Count every line in the data below that includes "commitment", and give only the result.

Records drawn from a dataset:

----------------

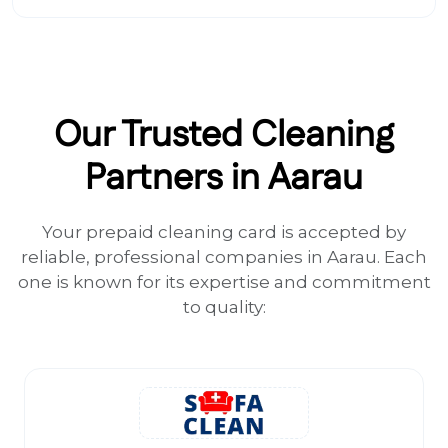
Our Trusted Cleaning
Partners in Aarau
Your prepaid cleaning card is accepted by
reliable, professional companies in Aarau. Each
one is known for its expertise and commitment
to quality:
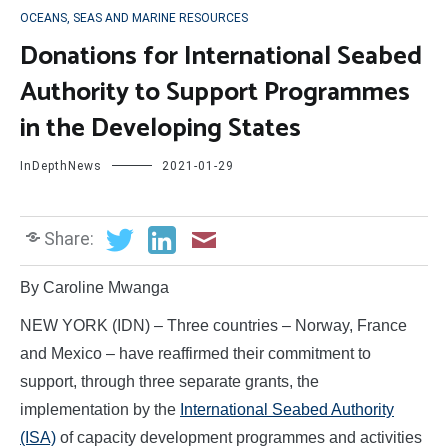
OCEANS, SEAS AND MARINE RESOURCES
Donations for International Seabed
Authority to Support Programmes
in the Developing States
InDepthNews
2021-01-29
Share:
By Caroline Mwanga
NEW YORK (IDN) – Three countries – Norway, France
and Mexico – have reaffirmed their commitment to
support, through three separate grants, the
implementation by the
International Seabed Authority
(ISA)
of capacity development programmes and activities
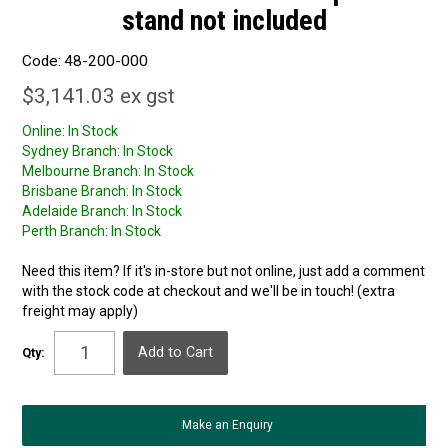
stand not included
Code:
48-200-000
$3,141.03 ex gst
Online:
In Stock
Sydney Branch:
In Stock
Melbourne Branch:
In Stock
Brisbane Branch:
In Stock
Adelaide Branch:
In Stock
Perth Branch:
In Stock
Need this item? If it's in-store but not online, just add a comment
with the stock code at checkout and we'll be in touch! (extra
freight may apply)
Qty:
Make an Enquiry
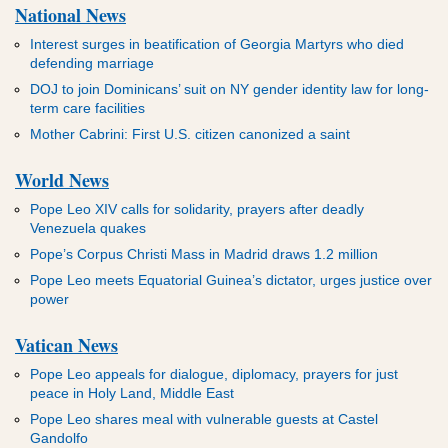
National News
Interest surges in beatification of Georgia Martyrs who died
defending marriage
DOJ to join Dominicans’ suit on NY gender identity law for long-
term care facilities
Mother Cabrini: First U.S. citizen canonized a saint
World News
Pope Leo XIV calls for solidarity, prayers after deadly
Venezuela quakes
Pope’s Corpus Christi Mass in Madrid draws 1.2 million
Pope Leo meets Equatorial Guinea’s dictator, urges justice over
power
Vatican News
Pope Leo appeals for dialogue, diplomacy, prayers for just
peace in Holy Land, Middle East
Pope Leo shares meal with vulnerable guests at Castel
Gandolfo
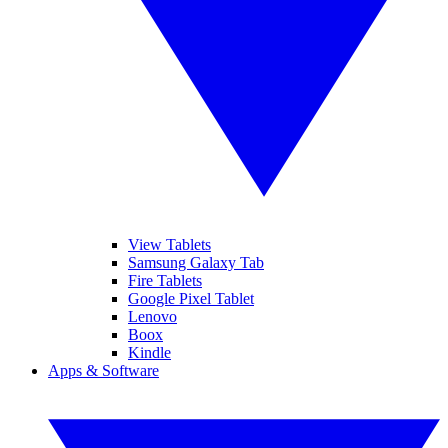
View Tablets
Samsung Galaxy Tab
Fire Tablets
Google Pixel Tablet
Lenovo
Boox
Kindle
Apps & Software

----------------

■ Task output
2